SELECTED PASSAGE:
□ □ □ □

About a twenty-minute walk from the Liberty Bell in Philadelphia, in a city of sites dedicated to heroes of the American Revolution, there’s a tribute to a hero of the city’s LGBTQ+ community at the Philadelphia FIGHT community health center. It’s dedicated to Kiyoshi Kuromiya, a gay civil rights activist and co-founder of the Gay Liberation Front movement’s Philadelphia chapter who revolutionized the way HIV/AIDS patients got reliable information about the virus.
The center’s Critical Path Learning Center is a free computer lab for HIV/AIDS patients. It’s named after the “Critical Path Project,” a pioneering newsletter and 24-hour hotline that Kuromiya managed, providing reliable information about the HIV/AIDS and treatment in the earliest days of the Internet in the 1980s and 1990s.
Kuromiya was born May 9, 1943, in the Heart Mountain Relocation Center, a Japanese-American incarceration camp in Wyoming. At the age of two, his family moved to Monrovia, Calif. He remained on the West Coast until college, when he moved cross-country to attend the University of Pennsylvania in Philadelphia. There, he had a political awakening. Che Gossett, a postdoctoral fellow at Columbia University who is writing a book about Kuromiya, said he would later refer to himself as the “Forrest Gump of activism” because he was involved in so many different movements.
He participated in civil rights protests, and in March 1965, traveled to Montgomery, Alabama where he was beaten unconscious while participating in the Selma to Montgomery march—he had to get 20 stitches in his head, according to a June 17, 1997, interview with Marc Stein, creator of the Philadelphia LGBT History Project. He was also an ardent anti-war demonstrator. In April 1968, he posted fliers inviting UPenn students to the university’s Van Pelt Library to watch a dog being burned in a protest over the use of napalm (which was deployed widely during the Vietnam War). When more than 2,000 outraged and curious students showed up, they found a flier that read: “Congratulations on your anti-napalm protest. You saved the life of a dog. Now, how about saving the lives of tens of thousands of people in Vietnam.”

□ □ □ □

PROBLEM SET:
(1) Decide whether each statement agrees with the passage about Kiyoshi Kuromiya. Answer yes or no, and quote the words from the passage that settle it.
(a) Kuromiya was born in a Japanese-American incarceration camp in Wyoming.
(b) The Critical Path Learning Center charges HIV/AIDS patients to use its computers.
(c) Kuromiya needed stitches after being beaten during the Selma to Montgomery march.
(2) Answer these questions using the passage about Kiyoshi Kuromiya.
(a) How old was Kuromiya when his family moved to Monrovia?
(b) Which university did he attend in Philadelphia?
(c) How many students came to Van Pelt Library in April 1968?
(3) Reproduce the passage about Kiyoshi Kuromiya from "The center’s Critical" up to and including "many different movements.".

□ □ □ □

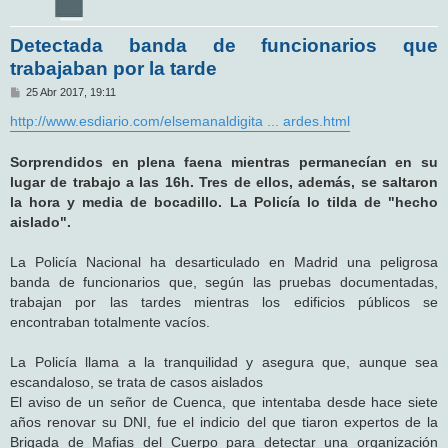
Detectada banda de funcionarios que
trabajaban por la tarde
M
25 Abr 2017, 19:11
e
n
http://www.esdiario.com/elsemanaldigita ... ardes.html
s
a
j
Sorprendidos en plena faena mientras permanecían en su
e
lugar de trabajo a las 16h. Tres de ellos, además, se saltaron
la hora y media de bocadillo. La Policía lo tilda de "hecho
aislado".
La Policía Nacional ha desarticulado en Madrid una peligrosa
banda de funcionarios que, según las pruebas documentadas,
trabajan por las tardes mientras los edificios públicos se
encontraban totalmente vacíos.
La Policía llama a la tranquilidad y asegura que, aunque sea
escandaloso, se trata de casos aislados
El aviso de un señor de Cuenca, que intentaba desde hace siete
años renovar su DNI, fue el indicio del que tiaron expertos de la
Brigada de Mafias del Cuerpo para detectar una organización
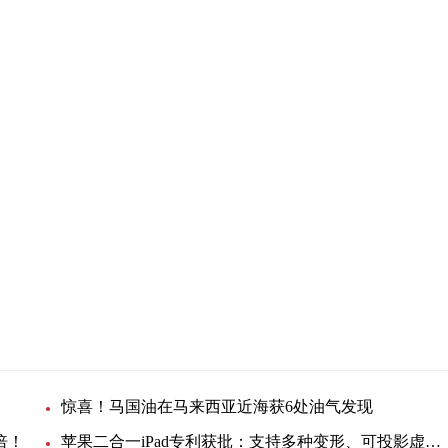
惊喜！马国油在马来西亚近海获6处油气发现
倍！
苹果二合一iPad专利获批：支持多种变形、可投影虚拟键盘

□ □ □ □

EXERCISE RESPONSES:
(1)
(a) Yes: "Kuromiya was born May 9, 1943, in the Heart Mountain Relocation Center, a Japanese-American incarceration camp in Wyoming."
(b) No: "The center’s Critical Path Learning Center is a free computer lab for HIV/AIDS patients."
(c) Yes: "he had to get 20 stitches in his head"

(2)
(a) Two years old
(b) The University of Pennsylvania
(c) More than 2,000

(3)
The center’s Critical Path Learning Center is a free computer lab for HIV/AIDS patients. It’s named after the “Critical Path Project,” a pioneering newsletter and 24-hour hotline that Kuromiya managed, providing reliable information about the HIV/AIDS and treatment in the earliest days of the Internet in the 1980s and 1990s.
Kuromiya was born May 9, 1943, in the Heart Mountain Relocation Center, a Japanese-American incarceration camp in Wyoming. At the age of two, his family moved to Monrovia, Calif. He remained on the West Coast until college, when he moved cross-country to attend the University of Pennsylvania in Philadelphia. There, he had a political awakening. Che Gossett, a postdoctoral fellow at Columbia University who is writing a book about Kuromiya, said he would later refer to himself as the “Forrest Gump of activism” because he was involved in so many different movements.